:: ACTIVITY ::
Print the full listing exactly.

====== DATA TO EXAMINE

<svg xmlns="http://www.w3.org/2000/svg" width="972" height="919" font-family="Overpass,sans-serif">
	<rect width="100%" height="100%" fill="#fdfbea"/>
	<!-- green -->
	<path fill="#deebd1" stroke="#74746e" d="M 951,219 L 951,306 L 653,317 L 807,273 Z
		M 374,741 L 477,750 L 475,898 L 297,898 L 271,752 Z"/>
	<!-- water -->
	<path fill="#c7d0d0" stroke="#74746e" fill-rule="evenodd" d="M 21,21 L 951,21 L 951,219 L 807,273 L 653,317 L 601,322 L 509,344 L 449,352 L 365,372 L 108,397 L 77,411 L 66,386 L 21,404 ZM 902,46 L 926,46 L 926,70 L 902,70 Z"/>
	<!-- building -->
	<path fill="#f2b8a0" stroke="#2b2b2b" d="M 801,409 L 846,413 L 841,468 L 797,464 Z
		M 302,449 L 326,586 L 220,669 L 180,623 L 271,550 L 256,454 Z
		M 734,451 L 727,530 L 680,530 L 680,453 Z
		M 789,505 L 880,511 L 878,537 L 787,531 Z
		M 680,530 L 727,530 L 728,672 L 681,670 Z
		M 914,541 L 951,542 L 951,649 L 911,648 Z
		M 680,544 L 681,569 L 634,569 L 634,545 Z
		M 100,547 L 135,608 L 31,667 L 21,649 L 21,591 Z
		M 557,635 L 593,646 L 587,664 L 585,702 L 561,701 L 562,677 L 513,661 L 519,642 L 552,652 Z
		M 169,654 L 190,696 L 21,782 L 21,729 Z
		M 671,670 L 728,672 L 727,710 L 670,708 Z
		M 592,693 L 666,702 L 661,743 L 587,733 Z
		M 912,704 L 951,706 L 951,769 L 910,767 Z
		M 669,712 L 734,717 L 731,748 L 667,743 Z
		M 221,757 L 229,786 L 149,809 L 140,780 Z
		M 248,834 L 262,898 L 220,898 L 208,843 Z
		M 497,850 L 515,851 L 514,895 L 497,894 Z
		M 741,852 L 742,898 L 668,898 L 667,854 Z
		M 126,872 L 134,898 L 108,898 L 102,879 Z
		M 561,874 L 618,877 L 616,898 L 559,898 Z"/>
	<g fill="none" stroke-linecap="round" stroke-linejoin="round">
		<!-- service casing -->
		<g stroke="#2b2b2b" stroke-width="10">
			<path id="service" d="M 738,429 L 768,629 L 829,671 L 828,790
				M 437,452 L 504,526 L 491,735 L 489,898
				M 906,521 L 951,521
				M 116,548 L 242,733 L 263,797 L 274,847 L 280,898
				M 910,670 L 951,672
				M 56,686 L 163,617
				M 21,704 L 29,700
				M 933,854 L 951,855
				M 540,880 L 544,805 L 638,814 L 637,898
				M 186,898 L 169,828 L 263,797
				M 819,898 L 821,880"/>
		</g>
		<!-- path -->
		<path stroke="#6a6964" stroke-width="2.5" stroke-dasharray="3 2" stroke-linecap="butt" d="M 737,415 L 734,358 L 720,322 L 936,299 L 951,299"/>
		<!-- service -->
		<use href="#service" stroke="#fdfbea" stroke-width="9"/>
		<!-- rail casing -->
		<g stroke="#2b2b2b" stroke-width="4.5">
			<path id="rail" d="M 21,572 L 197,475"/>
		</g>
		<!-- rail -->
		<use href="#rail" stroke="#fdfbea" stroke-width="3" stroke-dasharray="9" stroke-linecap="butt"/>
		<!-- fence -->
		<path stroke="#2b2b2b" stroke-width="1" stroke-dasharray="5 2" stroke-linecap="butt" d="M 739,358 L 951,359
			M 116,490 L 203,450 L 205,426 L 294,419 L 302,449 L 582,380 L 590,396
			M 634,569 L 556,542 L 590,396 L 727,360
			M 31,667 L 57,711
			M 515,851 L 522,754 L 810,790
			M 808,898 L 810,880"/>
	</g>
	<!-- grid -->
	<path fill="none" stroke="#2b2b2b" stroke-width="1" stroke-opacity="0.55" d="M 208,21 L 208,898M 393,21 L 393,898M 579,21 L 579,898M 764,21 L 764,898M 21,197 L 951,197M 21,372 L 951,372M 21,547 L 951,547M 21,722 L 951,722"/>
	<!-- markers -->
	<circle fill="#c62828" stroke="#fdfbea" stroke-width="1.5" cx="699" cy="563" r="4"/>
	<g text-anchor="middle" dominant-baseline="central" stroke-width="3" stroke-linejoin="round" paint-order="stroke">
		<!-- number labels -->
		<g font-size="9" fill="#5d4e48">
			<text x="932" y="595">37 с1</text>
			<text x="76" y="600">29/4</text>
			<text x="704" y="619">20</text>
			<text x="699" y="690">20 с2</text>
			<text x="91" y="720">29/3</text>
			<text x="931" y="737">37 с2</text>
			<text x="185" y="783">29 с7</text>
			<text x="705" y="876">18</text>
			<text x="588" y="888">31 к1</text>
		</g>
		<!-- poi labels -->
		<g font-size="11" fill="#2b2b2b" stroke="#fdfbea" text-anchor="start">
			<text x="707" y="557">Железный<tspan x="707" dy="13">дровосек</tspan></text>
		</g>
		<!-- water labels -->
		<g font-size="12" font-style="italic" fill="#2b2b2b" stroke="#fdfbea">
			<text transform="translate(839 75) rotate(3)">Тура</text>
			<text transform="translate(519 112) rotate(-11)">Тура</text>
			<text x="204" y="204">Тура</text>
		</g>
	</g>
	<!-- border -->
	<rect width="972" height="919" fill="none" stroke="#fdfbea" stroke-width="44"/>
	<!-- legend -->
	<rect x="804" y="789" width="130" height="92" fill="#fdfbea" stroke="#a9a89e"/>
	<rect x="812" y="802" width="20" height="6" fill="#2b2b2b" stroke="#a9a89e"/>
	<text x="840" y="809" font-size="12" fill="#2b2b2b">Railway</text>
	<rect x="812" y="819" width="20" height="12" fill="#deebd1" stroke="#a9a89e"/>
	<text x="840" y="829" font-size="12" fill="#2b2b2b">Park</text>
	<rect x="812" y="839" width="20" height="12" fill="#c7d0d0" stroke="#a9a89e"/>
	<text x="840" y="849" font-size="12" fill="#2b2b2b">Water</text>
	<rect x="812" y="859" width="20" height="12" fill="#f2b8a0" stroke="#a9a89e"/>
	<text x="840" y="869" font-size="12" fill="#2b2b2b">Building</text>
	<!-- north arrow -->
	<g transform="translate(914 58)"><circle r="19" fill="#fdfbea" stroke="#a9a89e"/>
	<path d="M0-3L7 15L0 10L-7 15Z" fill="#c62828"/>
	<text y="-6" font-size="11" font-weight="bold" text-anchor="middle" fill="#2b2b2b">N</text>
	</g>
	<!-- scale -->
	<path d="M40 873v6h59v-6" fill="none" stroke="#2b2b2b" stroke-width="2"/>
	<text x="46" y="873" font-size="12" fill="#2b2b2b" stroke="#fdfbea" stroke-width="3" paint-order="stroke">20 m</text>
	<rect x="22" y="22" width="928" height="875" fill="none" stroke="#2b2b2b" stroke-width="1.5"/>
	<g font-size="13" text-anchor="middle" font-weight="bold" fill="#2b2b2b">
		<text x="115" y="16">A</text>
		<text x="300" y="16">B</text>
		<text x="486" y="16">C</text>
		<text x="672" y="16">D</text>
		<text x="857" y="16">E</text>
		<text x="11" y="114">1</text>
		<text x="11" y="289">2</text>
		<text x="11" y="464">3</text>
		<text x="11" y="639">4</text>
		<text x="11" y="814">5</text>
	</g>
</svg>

============

:: SOLUTION TO THE PROBLEM ::
<svg xmlns="http://www.w3.org/2000/svg" width="972" height="919" font-family="Overpass,sans-serif">
	<rect width="100%" height="100%" fill="#fdfbea"/>
	<!-- green -->
	<path fill="#deebd1" stroke="#74746e" d="M 951,219 L 951,306 L 653,317 L 807,273 Z
		M 374,741 L 477,750 L 475,898 L 297,898 L 271,752 Z"/>
	<!-- water -->
	<path fill="#c7d0d0" stroke="#74746e" fill-rule="evenodd" d="M 21,21 L 951,21 L 951,219 L 807,273 L 653,317 L 601,322 L 509,344 L 449,352 L 365,372 L 108,397 L 77,411 L 66,386 L 21,404 ZM 902,46 L 926,46 L 926,70 L 902,70 Z"/>
	<!-- building -->
	<path fill="#f2b8a0" stroke="#2b2b2b" d="M 801,409 L 846,413 L 841,468 L 797,464 Z
		M 302,449 L 326,586 L 220,669 L 180,623 L 271,550 L 256,454 Z
		M 734,451 L 727,530 L 680,530 L 680,453 Z
		M 789,505 L 880,511 L 878,537 L 787,531 Z
		M 680,530 L 727,530 L 728,672 L 681,670 Z
		M 914,541 L 951,542 L 951,649 L 911,648 Z
		M 680,544 L 681,569 L 634,569 L 634,545 Z
		M 100,547 L 135,608 L 31,667 L 21,649 L 21,591 Z
		M 557,635 L 593,646 L 587,664 L 585,702 L 561,701 L 562,677 L 513,661 L 519,642 L 552,652 Z
		M 169,654 L 190,696 L 21,782 L 21,729 Z
		M 671,670 L 728,672 L 727,710 L 670,708 Z
		M 592,693 L 666,702 L 661,743 L 587,733 Z
		M 912,704 L 951,706 L 951,769 L 910,767 Z
		M 669,712 L 734,717 L 731,748 L 667,743 Z
		M 221,757 L 229,786 L 149,809 L 140,780 Z
		M 248,834 L 262,898 L 220,898 L 208,843 Z
		M 497,850 L 515,851 L 514,895 L 497,894 Z
		M 741,852 L 742,898 L 668,898 L 667,854 Z
		M 126,872 L 134,898 L 108,898 L 102,879 Z
		M 561,874 L 618,877 L 616,898 L 559,898 Z"/>
	<g fill="none" stroke-linecap="round" stroke-linejoin="round">
		<!-- service casing -->
		<g stroke="#2b2b2b" stroke-width="10">
			<path id="service" d="M 738,429 L 768,629 L 829,671 L 828,790
				M 437,452 L 504,526 L 491,735 L 489,898
				M 906,521 L 951,521
				M 116,548 L 242,733 L 263,797 L 274,847 L 280,898
				M 910,670 L 951,672
				M 56,686 L 163,617
				M 21,704 L 29,700
				M 933,854 L 951,855
				M 540,880 L 544,805 L 638,814 L 637,898
				M 186,898 L 169,828 L 263,797
				M 819,898 L 821,880"/>
		</g>
		<!-- path -->
		<path stroke="#6a6964" stroke-width="2.5" stroke-dasharray="3 2" stroke-linecap="butt" d="M 737,415 L 734,358 L 720,322 L 936,299 L 951,299"/>
		<!-- service -->
		<use href="#service" stroke="#fdfbea" stroke-width="9"/>
		<!-- rail casing -->
		<g stroke="#2b2b2b" stroke-width="4.5">
			<path id="rail" d="M 21,572 L 197,475"/>
		</g>
		<!-- rail -->
		<use href="#rail" stroke="#fdfbea" stroke-width="3" stroke-dasharray="9" stroke-linecap="butt"/>
		<!-- fence -->
		<path stroke="#2b2b2b" stroke-width="1" stroke-dasharray="5 2" stroke-linecap="butt" d="M 739,358 L 951,359
			M 116,490 L 203,450 L 205,426 L 294,419 L 302,449 L 582,380 L 590,396
			M 634,569 L 556,542 L 590,396 L 727,360
			M 31,667 L 57,711
			M 515,851 L 522,754 L 810,790
			M 808,898 L 810,880"/>
	</g>
	<!-- grid -->
	<path fill="none" stroke="#2b2b2b" stroke-width="1" stroke-opacity="0.55" d="M 208,21 L 208,898M 393,21 L 393,898M 579,21 L 579,898M 764,21 L 764,898M 21,197 L 951,197M 21,372 L 951,372M 21,547 L 951,547M 21,722 L 951,722"/>
	<!-- markers -->
	<circle fill="#c62828" stroke="#fdfbea" stroke-width="1.5" cx="699" cy="563" r="4"/>
	<g text-anchor="middle" dominant-baseline="central" stroke-width="3" stroke-linejoin="round" paint-order="stroke">
		<!-- number labels -->
		<g font-size="9" fill="#5d4e48">
			<text x="932" y="595">37 с1</text>
			<text x="76" y="600">29/4</text>
			<text x="704" y="619">20</text>
			<text x="699" y="690">20 с2</text>
			<text x="91" y="720">29/3</text>
			<text x="931" y="737">37 с2</text>
			<text x="185" y="783">29 с7</text>
			<text x="705" y="876">18</text>
			<text x="588" y="888">31 к1</text>
		</g>
		<!-- poi labels -->
		<g font-size="11" fill="#2b2b2b" stroke="#fdfbea" text-anchor="start">
			<text x="707" y="557">Железный<tspan x="707" dy="13">дровосек</tspan></text>
		</g>
		<!-- water labels -->
		<g font-size="12" font-style="italic" fill="#2b2b2b" stroke="#fdfbea">
			<text transform="translate(839 75) rotate(3)">Тура</text>
			<text transform="translate(519 112) rotate(-11)">Тура</text>
			<text x="204" y="204">Тура</text>
		</g>
	</g>
	<!-- border -->
	<rect width="972" height="919" fill="none" stroke="#fdfbea" stroke-width="44"/>
	<!-- legend -->
	<rect x="804" y="789" width="130" height="92" fill="#fdfbea" stroke="#a9a89e"/>
	<rect x="812" y="802" width="20" height="6" fill="#2b2b2b" stroke="#a9a89e"/>
	<text x="840" y="809" font-size="12" fill="#2b2b2b">Railway</text>
	<rect x="812" y="819" width="20" height="12" fill="#deebd1" stroke="#a9a89e"/>
	<text x="840" y="829" font-size="12" fill="#2b2b2b">Park</text>
	<rect x="812" y="839" width="20" height="12" fill="#c7d0d0" stroke="#a9a89e"/>
	<text x="840" y="849" font-size="12" fill="#2b2b2b">Water</text>
	<rect x="812" y="859" width="20" height="12" fill="#f2b8a0" stroke="#a9a89e"/>
	<text x="840" y="869" font-size="12" fill="#2b2b2b">Building</text>
	<!-- north arrow -->
	<g transform="translate(914 58)"><circle r="19" fill="#fdfbea" stroke="#a9a89e"/>
	<path d="M0-3L7 15L0 10L-7 15Z" fill="#c62828"/>
	<text y="-6" font-size="11" font-weight="bold" text-anchor="middle" fill="#2b2b2b">N</text>
	</g>
	<!-- scale -->
	<path d="M40 873v6h59v-6" fill="none" stroke="#2b2b2b" stroke-width="2"/>
	<text x="46" y="873" font-size="12" fill="#2b2b2b" stroke="#fdfbea" stroke-width="3" paint-order="stroke">20 m</text>
	<rect x="22" y="22" width="928" height="875" fill="none" stroke="#2b2b2b" stroke-width="1.5"/>
	<g font-size="13" text-anchor="middle" font-weight="bold" fill="#2b2b2b">
		<text x="115" y="16">A</text>
		<text x="300" y="16">B</text>
		<text x="486" y="16">C</text>
		<text x="672" y="16">D</text>
		<text x="857" y="16">E</text>
		<text x="11" y="114">1</text>
		<text x="11" y="289">2</text>
		<text x="11" y="464">3</text>
		<text x="11" y="639">4</text>
		<text x="11" y="814">5</text>
	</g>
</svg>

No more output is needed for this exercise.